%%

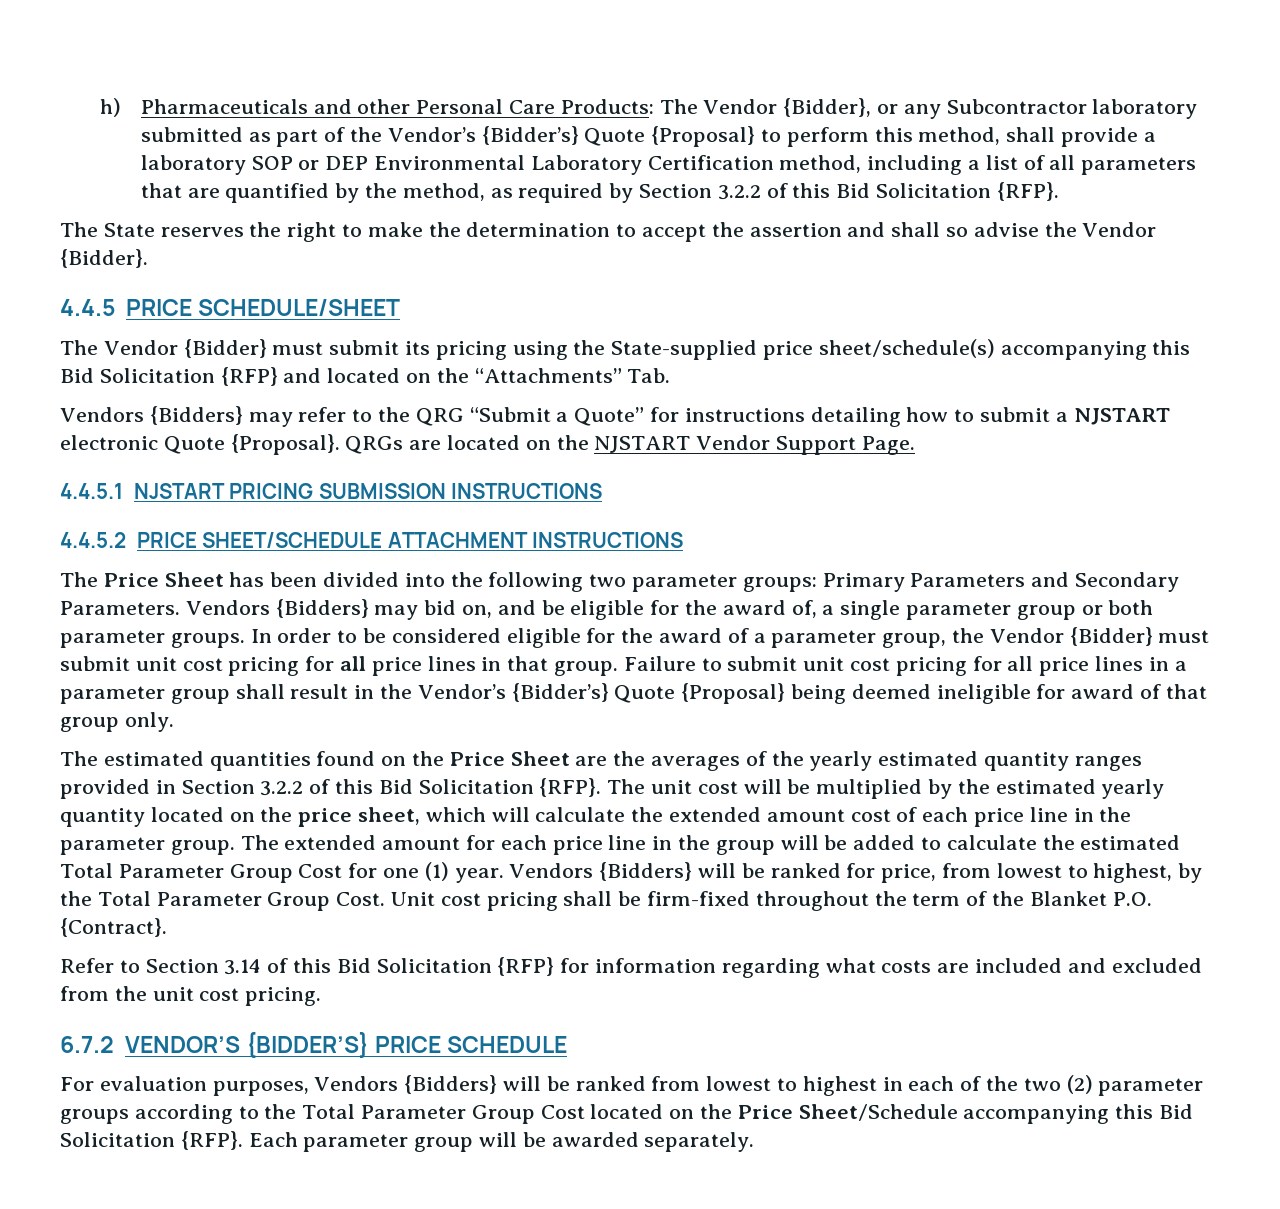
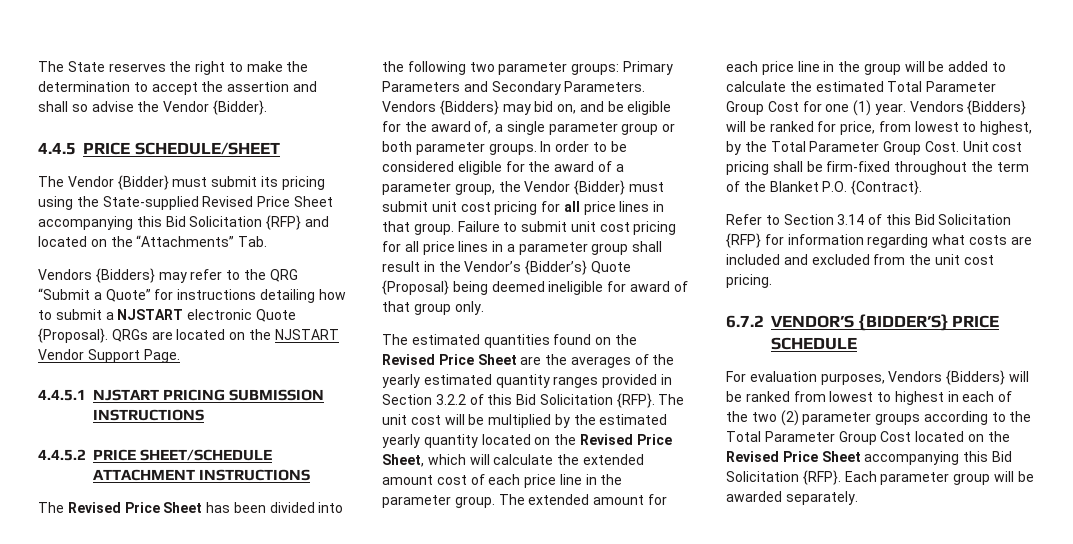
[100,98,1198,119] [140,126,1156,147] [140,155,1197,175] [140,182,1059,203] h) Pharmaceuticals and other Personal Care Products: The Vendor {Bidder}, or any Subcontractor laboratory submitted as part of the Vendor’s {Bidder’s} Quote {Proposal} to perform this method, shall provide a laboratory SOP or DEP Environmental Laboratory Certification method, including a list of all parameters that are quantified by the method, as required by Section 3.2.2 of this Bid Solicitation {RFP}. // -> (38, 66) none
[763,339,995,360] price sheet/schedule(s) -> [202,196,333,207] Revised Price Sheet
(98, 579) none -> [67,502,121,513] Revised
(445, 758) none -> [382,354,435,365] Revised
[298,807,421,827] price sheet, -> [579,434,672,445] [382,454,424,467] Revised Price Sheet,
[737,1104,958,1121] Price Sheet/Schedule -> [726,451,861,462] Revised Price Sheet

%%
%%

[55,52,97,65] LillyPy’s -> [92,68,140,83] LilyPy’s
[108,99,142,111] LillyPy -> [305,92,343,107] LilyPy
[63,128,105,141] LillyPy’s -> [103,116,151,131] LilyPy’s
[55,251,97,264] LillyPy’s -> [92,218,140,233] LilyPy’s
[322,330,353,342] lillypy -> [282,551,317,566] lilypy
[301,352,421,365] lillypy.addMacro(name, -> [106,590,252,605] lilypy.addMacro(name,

%%

## [Work to complete]
Starting at the line that has "[100,98,1198,119] [140,126,1156,147] [140,155,1197,175]" in the records above, restate word for word every line until the one that has "[737,1104,958,1121] Price Sheet/Schedule", and include that one as well.

## [Answer section]
[100,98,1198,119] [140,126,1156,147] [140,155,1197,175] [140,182,1059,203] h) Pharmaceuticals and other Personal Care Products: The Vendor {Bidder}, or any Subcontractor laboratory submitted as part of the Vendor’s {Bidder’s} Quote {Proposal} to perform this method, shall provide a laboratory SOP or DEP Environmental Laboratory Certification method, including a list of all parameters that are quantified by the method, as required by Section 3.2.2 of this Bid Solicitation {RFP}. // -> (38, 66) none
[763,339,995,360] price sheet/schedule(s) -> [202,196,333,207] Revised Price Sheet
(98, 579) none -> [67,502,121,513] Revised
(445, 758) none -> [382,354,435,365] Revised
[298,807,421,827] price sheet, -> [579,434,672,445] [382,454,424,467] Revised Price Sheet,
[737,1104,958,1121] Price Sheet/Schedule -> [726,451,861,462] Revised Price Sheet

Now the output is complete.